Produced in collaboration with the Electric Power Research Institute (EPRI), the project leverages the perspectives and best practices of utilities and community-based organizations (CBO) to create an equitable transition. Utilities conveyed an overwhelming desire to develop more equitable TE programs that benefit all customer segments. CBOs undoubtedly are more actively involved in decision-making processes today and their recommendations are beginning to carry significant weight.

“SEPA developed this toolkit to support and strengthen efforts to ensure equity as we progress transportation electrification nationwide, ensuring no customer or community gets left behind in the clean energy transition,” said Sheri Givens, SEPA president and CEO. “I am incredibly proud of the year-long effort that the SEPA and EPRI team engaged on with over 150 community members across 10 states, along with the staff of eight utilities, to ascertain best practices and guidance to ensure accessibility and affordability going forward. That said, we recognize much work remains. SEPA will continue to lead by example by incorporating equity into our projects and building trust within our members’ communities.”

Utilities must actively engage with their communities, meet their customers where they are with their education and outreach programs, and remove barriers to participation. Developing partnerships with community organizations, leveraging existing community events, understanding the real needs of the locality and providing programs that solve specific problems are a start.

Based on these findings, the project’s toolkit starts with providing common language to define equity, community, and the role of the utility, recognizing the utility cannot be solely responsible for achieving equity as that work will be shared with government, private, and non-utility actors. From common language emerges the metrics utilities can use to set goals designed to accomplish specific equity objectives, allowing stakeholders to track real-world impacts.

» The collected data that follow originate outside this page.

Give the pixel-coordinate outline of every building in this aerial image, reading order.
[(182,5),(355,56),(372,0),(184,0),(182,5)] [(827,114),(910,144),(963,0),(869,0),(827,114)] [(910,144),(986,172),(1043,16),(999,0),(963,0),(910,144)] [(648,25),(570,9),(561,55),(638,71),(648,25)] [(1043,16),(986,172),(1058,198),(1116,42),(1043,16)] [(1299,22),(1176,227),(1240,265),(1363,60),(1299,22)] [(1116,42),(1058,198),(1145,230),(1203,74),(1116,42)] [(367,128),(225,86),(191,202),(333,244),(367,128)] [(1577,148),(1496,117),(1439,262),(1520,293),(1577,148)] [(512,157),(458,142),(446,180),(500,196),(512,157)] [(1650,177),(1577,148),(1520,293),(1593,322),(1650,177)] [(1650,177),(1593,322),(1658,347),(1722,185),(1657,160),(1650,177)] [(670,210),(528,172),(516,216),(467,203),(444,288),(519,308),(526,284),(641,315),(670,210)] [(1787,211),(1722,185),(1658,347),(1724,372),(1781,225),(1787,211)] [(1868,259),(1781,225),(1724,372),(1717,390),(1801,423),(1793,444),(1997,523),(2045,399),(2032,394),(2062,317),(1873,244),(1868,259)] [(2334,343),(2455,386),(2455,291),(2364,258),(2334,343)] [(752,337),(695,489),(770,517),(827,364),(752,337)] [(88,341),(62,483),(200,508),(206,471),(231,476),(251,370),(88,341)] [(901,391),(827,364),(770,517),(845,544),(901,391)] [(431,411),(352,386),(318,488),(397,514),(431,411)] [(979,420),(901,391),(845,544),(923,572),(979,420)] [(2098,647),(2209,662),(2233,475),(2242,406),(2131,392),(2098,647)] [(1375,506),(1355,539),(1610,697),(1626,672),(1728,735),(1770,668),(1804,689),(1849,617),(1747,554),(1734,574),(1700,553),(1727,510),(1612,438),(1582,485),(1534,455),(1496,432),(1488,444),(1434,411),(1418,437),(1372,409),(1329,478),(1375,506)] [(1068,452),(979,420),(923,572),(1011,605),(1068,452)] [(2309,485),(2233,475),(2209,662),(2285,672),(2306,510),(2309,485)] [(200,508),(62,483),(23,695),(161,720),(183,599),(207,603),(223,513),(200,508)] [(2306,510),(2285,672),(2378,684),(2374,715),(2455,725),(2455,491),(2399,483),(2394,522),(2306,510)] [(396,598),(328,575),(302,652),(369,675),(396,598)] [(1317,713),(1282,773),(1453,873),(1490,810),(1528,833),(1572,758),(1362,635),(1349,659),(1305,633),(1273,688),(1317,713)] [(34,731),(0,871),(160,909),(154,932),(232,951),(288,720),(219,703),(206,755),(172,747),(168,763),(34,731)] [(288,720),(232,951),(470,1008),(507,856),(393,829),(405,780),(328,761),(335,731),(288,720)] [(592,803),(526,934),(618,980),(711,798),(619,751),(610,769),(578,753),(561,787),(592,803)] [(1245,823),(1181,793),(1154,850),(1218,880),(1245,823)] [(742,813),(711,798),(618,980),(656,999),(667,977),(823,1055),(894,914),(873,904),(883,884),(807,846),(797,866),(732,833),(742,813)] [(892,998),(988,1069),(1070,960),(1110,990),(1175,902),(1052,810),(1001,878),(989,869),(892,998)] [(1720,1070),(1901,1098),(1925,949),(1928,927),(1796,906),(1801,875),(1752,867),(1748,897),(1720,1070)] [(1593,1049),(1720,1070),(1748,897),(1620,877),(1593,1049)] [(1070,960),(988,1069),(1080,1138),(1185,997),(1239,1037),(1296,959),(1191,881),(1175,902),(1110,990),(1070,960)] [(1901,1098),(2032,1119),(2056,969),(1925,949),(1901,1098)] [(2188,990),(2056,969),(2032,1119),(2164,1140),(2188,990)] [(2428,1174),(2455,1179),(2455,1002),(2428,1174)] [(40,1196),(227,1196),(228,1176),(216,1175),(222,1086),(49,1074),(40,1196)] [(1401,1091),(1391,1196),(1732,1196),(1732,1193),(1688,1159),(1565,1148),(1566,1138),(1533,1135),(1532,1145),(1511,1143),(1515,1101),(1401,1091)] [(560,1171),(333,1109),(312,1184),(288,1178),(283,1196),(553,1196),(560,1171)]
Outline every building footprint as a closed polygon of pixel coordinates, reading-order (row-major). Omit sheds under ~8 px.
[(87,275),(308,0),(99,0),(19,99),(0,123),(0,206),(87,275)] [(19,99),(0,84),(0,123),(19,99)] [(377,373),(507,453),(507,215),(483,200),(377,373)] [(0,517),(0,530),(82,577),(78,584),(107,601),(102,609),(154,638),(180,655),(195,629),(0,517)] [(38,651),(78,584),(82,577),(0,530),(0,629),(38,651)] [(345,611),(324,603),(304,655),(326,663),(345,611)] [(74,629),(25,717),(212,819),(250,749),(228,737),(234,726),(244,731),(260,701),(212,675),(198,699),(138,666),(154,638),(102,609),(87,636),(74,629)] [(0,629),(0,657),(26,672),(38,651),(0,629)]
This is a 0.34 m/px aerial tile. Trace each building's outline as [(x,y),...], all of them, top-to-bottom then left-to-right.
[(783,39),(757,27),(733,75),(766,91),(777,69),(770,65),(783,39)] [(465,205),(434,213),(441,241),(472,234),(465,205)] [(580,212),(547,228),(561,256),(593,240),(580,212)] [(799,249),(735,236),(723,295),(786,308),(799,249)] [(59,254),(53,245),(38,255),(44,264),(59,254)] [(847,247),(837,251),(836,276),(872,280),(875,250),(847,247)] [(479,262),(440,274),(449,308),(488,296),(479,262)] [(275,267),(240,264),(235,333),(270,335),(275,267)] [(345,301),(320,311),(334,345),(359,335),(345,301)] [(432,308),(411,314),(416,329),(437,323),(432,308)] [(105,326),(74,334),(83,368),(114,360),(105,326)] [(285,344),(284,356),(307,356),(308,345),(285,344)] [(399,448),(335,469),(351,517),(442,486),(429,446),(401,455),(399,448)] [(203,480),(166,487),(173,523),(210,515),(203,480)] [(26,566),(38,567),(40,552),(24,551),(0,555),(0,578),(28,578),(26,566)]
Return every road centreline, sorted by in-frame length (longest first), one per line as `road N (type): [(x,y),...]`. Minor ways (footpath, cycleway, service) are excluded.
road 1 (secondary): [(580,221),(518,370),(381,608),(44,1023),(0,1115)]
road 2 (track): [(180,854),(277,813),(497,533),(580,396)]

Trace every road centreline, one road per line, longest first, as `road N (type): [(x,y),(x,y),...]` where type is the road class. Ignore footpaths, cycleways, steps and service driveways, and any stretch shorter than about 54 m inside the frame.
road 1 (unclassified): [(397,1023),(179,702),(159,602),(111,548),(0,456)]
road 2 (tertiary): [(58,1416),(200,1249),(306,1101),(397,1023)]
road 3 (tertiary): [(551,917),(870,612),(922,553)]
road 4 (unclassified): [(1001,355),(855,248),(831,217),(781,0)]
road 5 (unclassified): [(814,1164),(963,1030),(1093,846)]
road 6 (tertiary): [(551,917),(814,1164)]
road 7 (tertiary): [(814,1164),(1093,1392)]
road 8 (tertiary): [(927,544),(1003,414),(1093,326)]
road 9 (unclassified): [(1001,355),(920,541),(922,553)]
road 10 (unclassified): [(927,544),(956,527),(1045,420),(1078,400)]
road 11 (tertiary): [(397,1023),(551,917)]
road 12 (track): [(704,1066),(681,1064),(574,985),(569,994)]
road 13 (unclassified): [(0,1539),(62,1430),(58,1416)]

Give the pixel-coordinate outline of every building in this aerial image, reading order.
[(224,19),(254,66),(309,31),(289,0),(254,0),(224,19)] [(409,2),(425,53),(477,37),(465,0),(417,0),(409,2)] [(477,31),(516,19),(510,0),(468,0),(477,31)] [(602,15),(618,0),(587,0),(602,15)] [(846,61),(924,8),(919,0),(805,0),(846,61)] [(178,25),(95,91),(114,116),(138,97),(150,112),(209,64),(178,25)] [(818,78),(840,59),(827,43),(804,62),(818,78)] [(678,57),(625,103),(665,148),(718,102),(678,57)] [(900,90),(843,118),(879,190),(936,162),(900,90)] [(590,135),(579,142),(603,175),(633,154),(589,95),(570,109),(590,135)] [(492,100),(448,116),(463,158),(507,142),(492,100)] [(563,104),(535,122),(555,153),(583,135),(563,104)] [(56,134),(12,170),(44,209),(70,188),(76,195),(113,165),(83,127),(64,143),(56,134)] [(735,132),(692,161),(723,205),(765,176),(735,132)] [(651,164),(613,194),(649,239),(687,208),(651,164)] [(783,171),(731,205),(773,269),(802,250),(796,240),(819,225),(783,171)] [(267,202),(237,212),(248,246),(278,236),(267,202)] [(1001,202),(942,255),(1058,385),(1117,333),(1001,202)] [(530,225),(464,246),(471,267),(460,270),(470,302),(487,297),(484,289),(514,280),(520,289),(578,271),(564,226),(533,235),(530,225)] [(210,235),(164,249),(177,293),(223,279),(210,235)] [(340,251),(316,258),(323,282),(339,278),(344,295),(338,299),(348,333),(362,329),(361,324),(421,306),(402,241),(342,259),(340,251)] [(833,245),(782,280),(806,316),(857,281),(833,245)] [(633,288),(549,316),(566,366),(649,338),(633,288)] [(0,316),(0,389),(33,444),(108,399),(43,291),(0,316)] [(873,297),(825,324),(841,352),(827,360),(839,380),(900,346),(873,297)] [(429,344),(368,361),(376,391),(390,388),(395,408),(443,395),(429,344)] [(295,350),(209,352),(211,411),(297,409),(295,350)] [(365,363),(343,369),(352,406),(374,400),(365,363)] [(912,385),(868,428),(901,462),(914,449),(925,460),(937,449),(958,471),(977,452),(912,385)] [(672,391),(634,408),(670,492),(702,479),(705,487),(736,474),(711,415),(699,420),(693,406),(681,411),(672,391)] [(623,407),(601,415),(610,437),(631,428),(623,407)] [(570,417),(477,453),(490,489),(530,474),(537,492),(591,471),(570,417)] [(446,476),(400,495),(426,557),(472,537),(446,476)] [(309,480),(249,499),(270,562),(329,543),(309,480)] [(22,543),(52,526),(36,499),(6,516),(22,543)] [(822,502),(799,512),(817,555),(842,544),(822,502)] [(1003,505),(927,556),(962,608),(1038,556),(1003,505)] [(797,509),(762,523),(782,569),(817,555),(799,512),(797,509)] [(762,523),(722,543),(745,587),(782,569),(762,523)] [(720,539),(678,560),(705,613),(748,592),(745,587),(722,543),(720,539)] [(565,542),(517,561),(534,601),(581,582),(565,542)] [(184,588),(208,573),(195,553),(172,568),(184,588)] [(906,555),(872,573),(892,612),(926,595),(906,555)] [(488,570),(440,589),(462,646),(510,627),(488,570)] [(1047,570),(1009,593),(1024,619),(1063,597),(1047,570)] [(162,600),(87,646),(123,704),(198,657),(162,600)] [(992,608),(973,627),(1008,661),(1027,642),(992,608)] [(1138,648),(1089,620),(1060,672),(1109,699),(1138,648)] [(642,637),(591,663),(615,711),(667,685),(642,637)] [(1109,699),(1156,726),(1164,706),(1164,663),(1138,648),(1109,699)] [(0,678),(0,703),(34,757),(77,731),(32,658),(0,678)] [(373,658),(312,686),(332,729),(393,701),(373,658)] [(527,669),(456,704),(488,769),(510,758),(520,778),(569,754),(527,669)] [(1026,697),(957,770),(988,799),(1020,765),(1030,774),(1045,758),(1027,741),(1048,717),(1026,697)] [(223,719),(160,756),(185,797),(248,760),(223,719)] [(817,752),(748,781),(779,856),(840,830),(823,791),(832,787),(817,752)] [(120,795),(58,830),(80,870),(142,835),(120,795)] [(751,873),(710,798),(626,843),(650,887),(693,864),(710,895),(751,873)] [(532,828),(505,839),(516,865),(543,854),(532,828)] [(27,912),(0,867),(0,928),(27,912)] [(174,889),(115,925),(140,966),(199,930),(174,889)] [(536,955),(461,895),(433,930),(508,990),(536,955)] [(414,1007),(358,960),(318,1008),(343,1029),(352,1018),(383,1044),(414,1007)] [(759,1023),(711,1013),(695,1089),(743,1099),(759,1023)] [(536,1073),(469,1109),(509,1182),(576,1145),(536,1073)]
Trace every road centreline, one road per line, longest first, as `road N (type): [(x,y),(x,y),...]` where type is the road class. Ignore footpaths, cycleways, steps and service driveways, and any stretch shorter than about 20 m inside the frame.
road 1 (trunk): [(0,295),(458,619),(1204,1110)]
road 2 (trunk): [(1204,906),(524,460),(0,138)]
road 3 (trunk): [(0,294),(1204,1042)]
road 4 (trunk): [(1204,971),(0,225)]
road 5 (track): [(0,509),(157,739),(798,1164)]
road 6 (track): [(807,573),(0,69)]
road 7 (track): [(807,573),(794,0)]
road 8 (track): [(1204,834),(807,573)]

The project, Benchmarking Equitable Transportation Electrification: Program Design and Benchmarking Toolkit includes an insight brief on the importance of equity, a set of 16 modules covering a broad range of TE programs, and a comprehensive report on benchmarking TE equity. Each TE program module includes an overview of the TE program, potential contributions to inequities and approaches to addressing inequities, benchmarking metrics most relevant to that TE program, stakeholder roles, and examples of equitable TE program best practices.